≪七節;帝國の崩壊≫
〔こうして、この国であった騒乱は、一応の鎮まりを見せたか―――に、思われたのです。
が―――・・・〕
佐:(ぐ・・・う・・・ど、どうやら、僅かだが動かせられるようになったか―――
それに、彼奴等は今、油断をしている・・・この機を逃しては―――)
〔冷酷無比にして、帝國・・・果ては皇帝に絶対なる忠誠を抱いていた大佐は、
ようやくにして、スターシアから受けた雷撃が、緩和されつつあるのを感じ取り、本懐を遂げて油断をしているユリア達の隙を狙っていたのです。
ところが―――・・・〕
佐:ぐぅおあああ―――!
エ:フフフ・・・なんとも健気なモノだ。
もはや、汝自身が忠誠を捧げる「象徴」も失せたと云うモノを―――
佐:う・・・お・の・れ―――ま、まだ鼠が・・・
〔倒れている自分のすぐそばに転がっている、自分の拳銃・・・それを、彼女達に見つからないように、そっと拾おうとした時―――
自分の手と、拳銃毎踏みつけにする足が・・・
しかしそれは、今まで姿を見せなかった「大公爵」―――エルムドアだったのです。
そして、この騒乱の総てを見届けたエルムドアは、ユリアに対して―――〕
エ:フッ・・・さて、どうしたら良いのかね―――ユリア・・・
ユ:・・・わたくしは、今件に関しては、「ヴェロー・シファカ」の壊滅のみを主目的に置いてきました。
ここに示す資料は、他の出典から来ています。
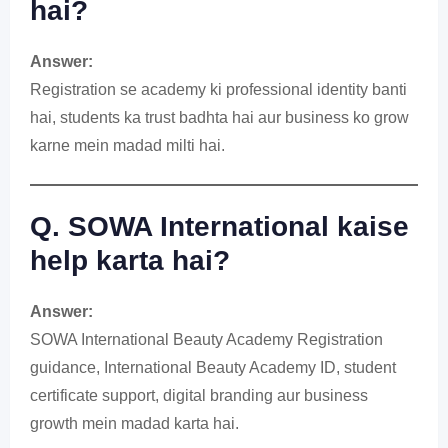
hai?
Answer:
Registration se academy ki professional identity banti
hai, students ka trust badhta hai aur business ko grow
karne mein madad milti hai.
Q. SOWA International kaise
help karta hai?
Answer:
SOWA International Beauty Academy Registration
guidance, International Beauty Academy ID, student
certificate support, digital branding aur business
growth mein madad karta hai.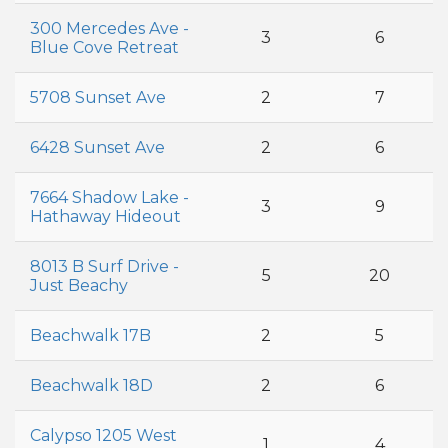
300 Mercedes Ave -
3
6
Blue Cove Retreat
5708 Sunset Ave
2
7
6428 Sunset Ave
2
6
7664 Shadow Lake -
3
9
Hathaway Hideout
8013 B Surf Drive -
5
20
Just Beachy
Beachwalk 17B
2
5
Beachwalk 18D
2
6
Calypso 1205 West
1
4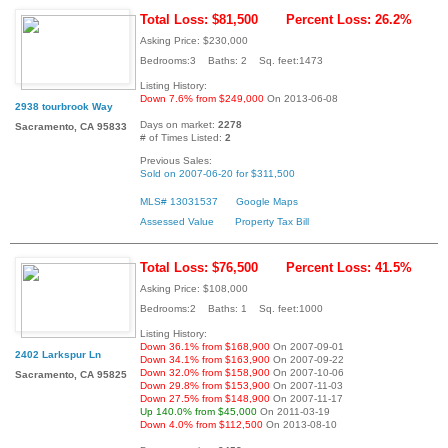
Total Loss: $81,500
Percent Loss: 26.2%
Asking Price: $230,000
Bedrooms:3 Baths: 2 Sq. feet:1473
Listing History:
Down 7.6% from $249,000
On 2013-06-08
2938 tourbrook Way
Days on market:
2278
Sacramento, CA 95833
# of Times Listed:
2
Previous Sales:
Sold on 2007-06-20 for $311,500
MLS# 13031537
Google Maps
Assessed Value
Property Tax Bill
Total Loss: $76,500
Percent Loss: 41.5%
Asking Price: $108,000
Bedrooms:2 Baths: 1 Sq. feet:1000
Listing History:
Down 36.1% from $168,900
On 2007-09-01
2402 Larkspur Ln
Down 34.1% from $163,900
On 2007-09-22
Down 32.0% from $158,900
On 2007-10-06
Sacramento, CA 95825
Down 29.8% from $153,900
On 2007-11-03
Down 27.5% from $148,900
On 2007-11-17
Up 140.0% from $45,000
On 2011-03-19
Down 4.0% from $112,500
On 2013-08-10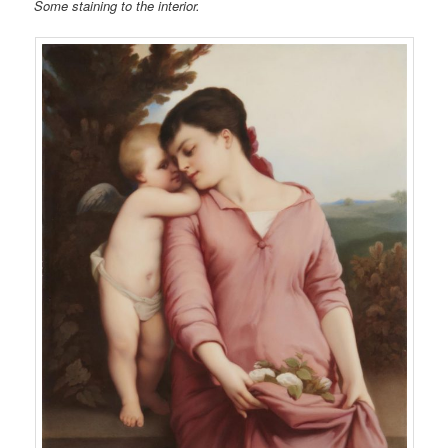
Some staining to the interior.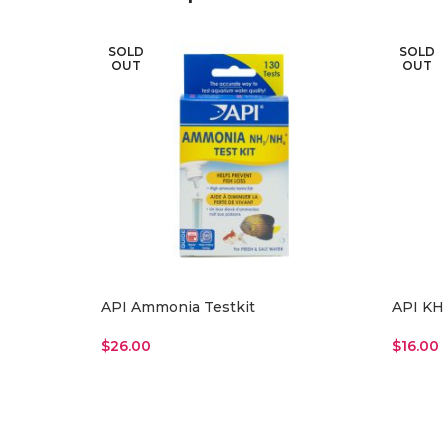
SOLD
SOLD
OUT
OUT
API Ammonia Testkit
API KH 
$
26.00
$
16.00
Read More
Read M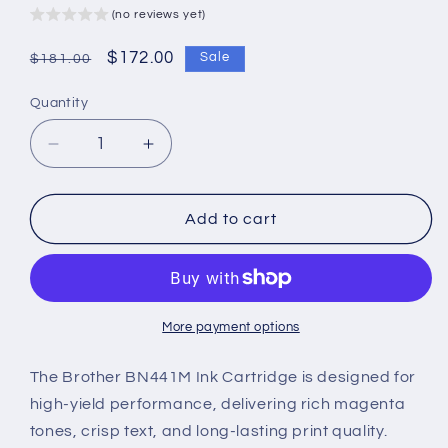
(no reviews yet)
Regular
Sale
$172.00
Sale
$181.00
price
price
Quantity
Decrease
Increase
quantity
quantity
for
for
Brother
Brother
Add to cart
BN441M
BN441M
Ink
Ink
Cartridge
Cartridge
–
–
High-
High-
More payment options
Yield,
Yield,
Vibrant
Vibrant
The Brother BN441M Ink Cartridge is designed for
Magenta
Magenta
high-yield performance, delivering rich magenta
&amp;
&amp;
tones, crisp text, and long-lasting print quality.
Reliable
Reliable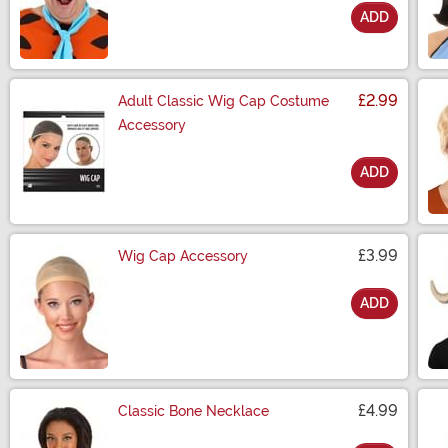
ADD
Size
£2.99
Adult Classic Wig Cap Costume
Accessory
ADD
Size
£3.99
Wig Cap Accessory
ADD
Size
£4.99
Classic Bone Necklace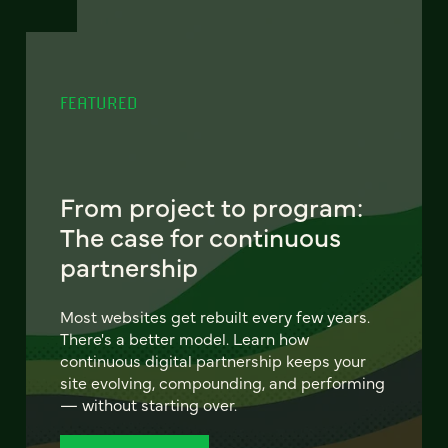
FEATURED
From project to program:
The case for continuous
partnership
Most websites get rebuilt every few years.
There's a better model. Learn how
continuous digital partnership keeps your
site evolving, compounding, and performing
— without starting over.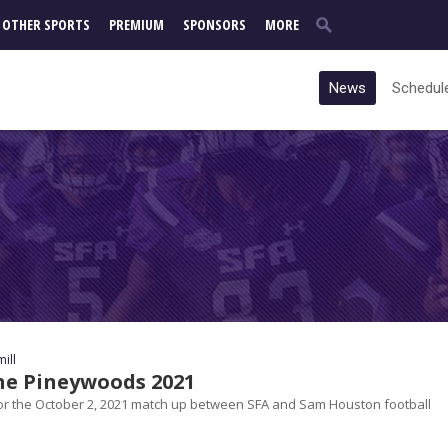
OTHER SPORTS
PREMIUM
SPONSORS
MORE
News
Schedul
ill
the Pineywoods 2021
r the October 2, 2021 match up between SFA and Sam Houston football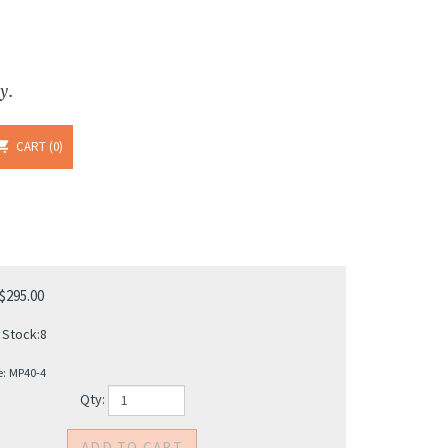
y.
CART
0
$
295.00
 Stock:8
e:
MP40-4
Qty:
ですから、それ以外の事は、最早わたくしの与り置く範疇にはありません・・・。
ス:フッ・・・聞こえようによっては、実に都合のよいように聞こえるが―――
ユ:ですが、事実としてわたくしは―――・・・
ス:まだ判っておらんようだな。
お前が「盟主」と見定めたお方は、お前のそうした考えも織り込み済みで、この地へと遣わしたのだ。
まあ・・・私にしてみれば、迷惑この上ない事なのだが―――
ユ:・・・・・・。
エ:フフ・・・ラゼッタ―――新人をいびるのはそれくらいにしておいてくれ。
それにしても、国家を支えていた屋台骨が崩壊した今となっては、早急に決めておかなければならない事ではあるが・・・
〔以前には敵対していた事もあり、程度以上の厳しい言葉を述べるスターシア。
その事に、ユリアも口を閉ざしてしまうのですが・・・そこをエルムドアが助け船を出し、先ず自分達がしなければならない事を、問題提起したのです。
しかし・・・ユリアだけは―――〕
ユ:あの・・・少しお待ちください、そのやり方では、今までのこの国のあり方、そのままではありませんか。
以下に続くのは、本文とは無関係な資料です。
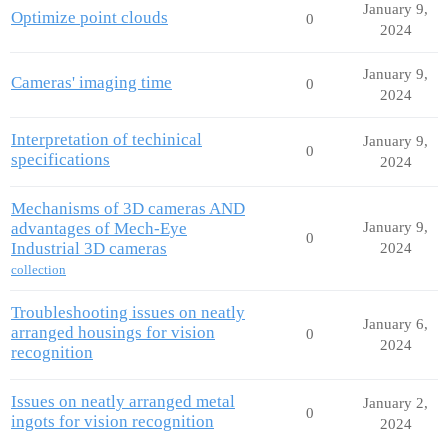
January 9,
Optimize point clouds
0
2024
January 9,
Cameras' imaging time
0
2024
Interpretation of techinical
January 9,
0
specifications
2024
Mechanisms of 3D cameras AND
advantages of Mech-Eye
January 9,
0
Industrial 3D cameras
2024
collection
Troubleshooting issues on neatly
January 6,
arranged housings for vision
0
2024
recognition
Issues on neatly arranged metal
January 2,
0
ingots for vision recognition
2024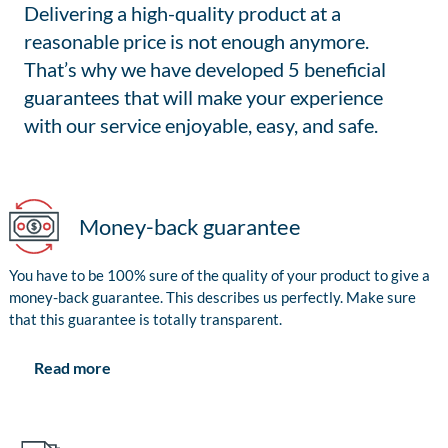
Delivering a high-quality product at a
reasonable price is not enough anymore.
That’s why we have developed 5 beneficial
guarantees that will make your experience
with our service enjoyable, easy, and safe.
Money-back guarantee
You have to be 100% sure of the quality of your product to give a
money-back guarantee. This describes us perfectly. Make sure
that this guarantee is totally transparent.
Read more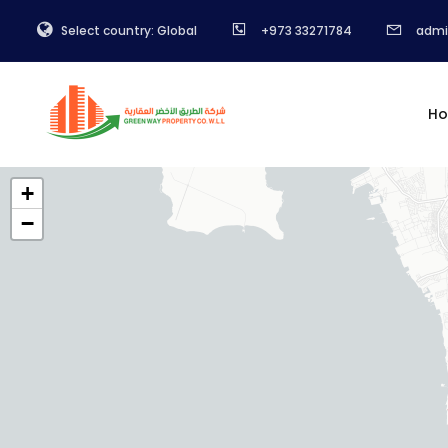
Select country: Global
+973 33271784
admi
H
+
−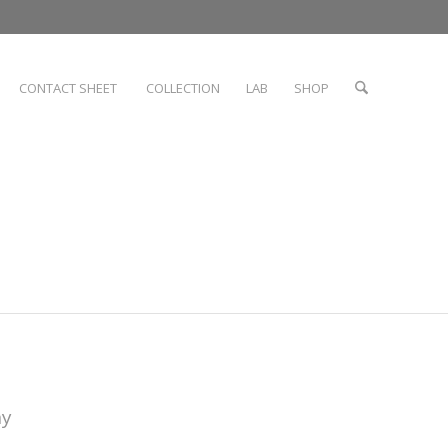
CONTACT SHEET
COLLECTION
LAB
SHOP
hy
エ:うん? まあ・・・そのように捉えられても致し方のない事ではあるが―――
では、汝から、これに代わる「最良」の代替案でもあるというのかね。
なによりも、国力が極端なまでに疲弊し、民達が生きていくのにやっと―――と、云う、この国の現状で・・・
ユ:(・・・!)―――いいえ・・・
エ:ならば、口を噤んで黙っていて貰おう・・・。
ス:済まないな、きつい云い方で。
だが、私とて同感だ、確かにこの「やり方」は、私達が目指してきた事とは程遠い―――に、してもだ、
この国の「象徴」としての存在は、もういない・・・こうした疲弊した国家には、喩えそれが「案山子」と云えど、心の拠り所があれば、人心の安寧が図れるモノだ。
こうした「やり方」に賛同できかねる―――と、云うのなら、口を噤んで成り行きを見守るしかない。
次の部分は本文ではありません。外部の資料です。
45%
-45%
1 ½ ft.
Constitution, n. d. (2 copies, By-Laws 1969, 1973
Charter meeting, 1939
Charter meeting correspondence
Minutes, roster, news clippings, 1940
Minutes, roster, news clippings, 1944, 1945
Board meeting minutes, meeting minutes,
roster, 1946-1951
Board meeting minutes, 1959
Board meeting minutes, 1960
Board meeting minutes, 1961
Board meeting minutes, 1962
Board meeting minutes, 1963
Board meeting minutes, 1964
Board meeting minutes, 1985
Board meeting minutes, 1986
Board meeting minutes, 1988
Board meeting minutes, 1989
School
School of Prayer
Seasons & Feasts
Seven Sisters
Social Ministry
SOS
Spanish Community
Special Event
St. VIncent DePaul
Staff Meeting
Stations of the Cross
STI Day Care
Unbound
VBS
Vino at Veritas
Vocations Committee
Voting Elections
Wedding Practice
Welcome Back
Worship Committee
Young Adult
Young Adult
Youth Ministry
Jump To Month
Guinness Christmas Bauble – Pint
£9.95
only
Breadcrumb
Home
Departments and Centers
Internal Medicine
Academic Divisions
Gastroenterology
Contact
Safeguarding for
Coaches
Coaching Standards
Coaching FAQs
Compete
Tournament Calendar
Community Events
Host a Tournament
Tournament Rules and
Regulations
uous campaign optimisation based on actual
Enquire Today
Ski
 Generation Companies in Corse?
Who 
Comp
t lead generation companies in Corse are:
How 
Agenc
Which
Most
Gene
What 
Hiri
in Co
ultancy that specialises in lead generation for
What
〔その時、エルムドアから提起された案とは、なんの実権を持たない者を「象徴」に据え置き、その裏で自分達がその者を操る・・・
しかしそれは、以前でのこの国の―――「ロマリア帝國」の政治手法であり、その事にユリアは見咎めたのです。
けれど・・・その代替案を求められた時、ユリアは提示できなかった―――
「ならば、黙っていろ」―――と、厳しい口調で詰られたモノでしたが、先程までユリアに強く当たっていたスターシアからは、エルムドアのモノよりかは和らいだ表現が・・・
そこには、ユリアが反対をする道理が判っていながらも、仕方なくそうせずにはいられない―――それしか方法がない事を物語ってもいたのです。
それに、彼らの言葉の裏内には、ある事が巧みに隠されていました。
それが・・・ならばユリアが、その「象徴」となってみるか―――と、云うこと・・・
けれど、ユリア自身は、その事はもう、自分の役割ではない事が判っていました。